One bright spot in an otherwise dismal picture of the government's relations with the outside world is its recent decision to allow the International Committee of the Red Cross to visit the country's notorious prisons.
This has led to an improvement in prison conditions. Political prisoners are allowed to see their family members face to face for the first time in years.
Myanmar joined Asean in 1997 to end its self-imposed isolation. But it remains cocooned in a real sense. Beyond Asean and China, it has few friends.
The regime's mouthpiece, The New Light of Myanmar, accuses the Western countries regularly of meddling in the country's domestic politics. Ms Aung San Suu Kyi is rarely mentioned by name.
In its columns, she is "that so-called party general-secretary woman", "an axe handle", a "traitor" and a "subversive" in the service of foreign powers.
The vilification, a daily fare, passes the people by. Says a Western diplomat: "It's the same thing every day. It's a newspaper of a regime that talks to itself."
The military's heavy hand is evident. Its exhortations are blunt. "Don't smoke", New Light tells its readers. A hoarding in the city's outskirts barks out: "Obey the law".
Giant billboards tell the people to oppose and crush the regime's enemies.
In the old days, the government jammed BBC and VOA broadcasts. Not anymore. Satellite dishes, prohibited officially, pop up on the roofs of those who can afford them.
They get CNN, CNBC, HBO, ESPN, Star Sports, Thai television, Indian channels, NHK -- the works.

Burmese Television offers cultural fare and "songs to uphold national spirit", but people prefer foreign videotapes. Last month, the government torched a load of uncensored tapes, VCDs and objectionable publications which, it says, sully Burma culture.
The Internet is banned, save for the privileged few and foreign missions in Rangoon, because it has become a domain of the dissidents who use it to attack the regime from abroad.
Access to fax and e-mail is also restricted. The law prescribes a seven to 15-year jail term for unlicensed ownership of a computer modem.

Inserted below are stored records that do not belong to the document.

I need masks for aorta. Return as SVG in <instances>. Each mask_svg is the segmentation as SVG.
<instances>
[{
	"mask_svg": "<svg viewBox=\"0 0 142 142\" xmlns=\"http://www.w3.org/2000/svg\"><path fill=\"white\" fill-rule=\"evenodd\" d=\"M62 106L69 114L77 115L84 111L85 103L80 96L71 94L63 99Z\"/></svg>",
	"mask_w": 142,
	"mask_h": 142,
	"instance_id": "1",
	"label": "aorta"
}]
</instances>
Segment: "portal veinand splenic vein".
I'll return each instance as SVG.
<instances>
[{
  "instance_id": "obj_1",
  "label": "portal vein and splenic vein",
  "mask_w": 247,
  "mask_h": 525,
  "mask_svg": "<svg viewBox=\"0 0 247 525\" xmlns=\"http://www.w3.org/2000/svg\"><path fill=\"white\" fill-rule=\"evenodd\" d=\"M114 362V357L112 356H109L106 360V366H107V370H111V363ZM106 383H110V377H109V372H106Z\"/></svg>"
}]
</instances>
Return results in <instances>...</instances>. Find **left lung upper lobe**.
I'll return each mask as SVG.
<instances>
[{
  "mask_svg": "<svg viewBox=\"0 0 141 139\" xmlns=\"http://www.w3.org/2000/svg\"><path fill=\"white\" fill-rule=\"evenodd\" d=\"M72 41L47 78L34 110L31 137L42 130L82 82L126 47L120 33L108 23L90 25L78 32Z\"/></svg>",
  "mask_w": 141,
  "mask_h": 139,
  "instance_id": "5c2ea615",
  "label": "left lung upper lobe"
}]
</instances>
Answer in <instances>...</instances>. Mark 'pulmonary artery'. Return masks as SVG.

But Myanmar people are not starved of news. They listen to foreign broadcasts. They have tea shops everywhere -- and the rumour mills. In the absence of a credible local media, news often spread by word of mouth.
"This is why it can be hard to know the truth in Burma," says tour operator Niang Niang.
Burma's military is so well-entrenched it will take something cataclysmic to force it out of the government.
Some of its opponents hope the regime will be swept out like former Indonesian president Suharto's. But the Burma military has more armed troops now than at any other time. In the past decade, the army has more than doubled to 400,000 men.
The cash-strapped government, perpetually in deficit, spends a third of its budget on defence, nine times the money it spends on health, or twice the expenditure on education.
Burma is among the world's poorest countries with a per capita of US$300 (S$510), but the government rejects any aid that is linked to political reforms. Stories about abject poverty in the rural areas are dismissed by Brigadier General David Abel, an economics minister, as isolated cases and fairy tales. A miracle has happened, he says. The people are living far better that they used to 10 years ago.
If that's the case, why are the people not happy with the government?
"Then they are not contented. But in Myanmar, we have contentment," he says. Will Myanmar accept foreign aid that is linked to political reforms?
"We've closed our doors for 26 years," Brig-Gen Abel says.
That has not done Myanmar a jot of good.
"Yes, it hasn't been good, but it's very good now," he says.
Time is not on Burma's side.
He dismisses this as naive. "Haste makes waste," the minister says. "The world's changing fast, but who's coming out of it in one piece? Who's benefiting from it? Not us."
So what if Singapore opens up its telecommunications industry to benefit from globalisation. He says: "Singapore is trying, but you will be beaten. You open your doors to information technology, all your companies will be bought out. Singapore will not be Singapore's property."